§ **Task data**
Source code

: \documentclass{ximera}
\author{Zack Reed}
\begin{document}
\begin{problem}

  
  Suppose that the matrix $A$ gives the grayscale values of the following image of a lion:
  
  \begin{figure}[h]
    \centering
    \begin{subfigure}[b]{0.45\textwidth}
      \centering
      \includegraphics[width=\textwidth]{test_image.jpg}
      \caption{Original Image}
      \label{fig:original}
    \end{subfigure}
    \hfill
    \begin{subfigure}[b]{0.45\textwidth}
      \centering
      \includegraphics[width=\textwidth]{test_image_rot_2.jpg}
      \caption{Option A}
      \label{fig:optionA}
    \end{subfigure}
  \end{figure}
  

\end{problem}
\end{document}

§ **Your task**
For the string "label", go through the entries above and copy each line where it occurs.

§ **Response to the task**
      \label{fig:original}
      \label{fig:optionA}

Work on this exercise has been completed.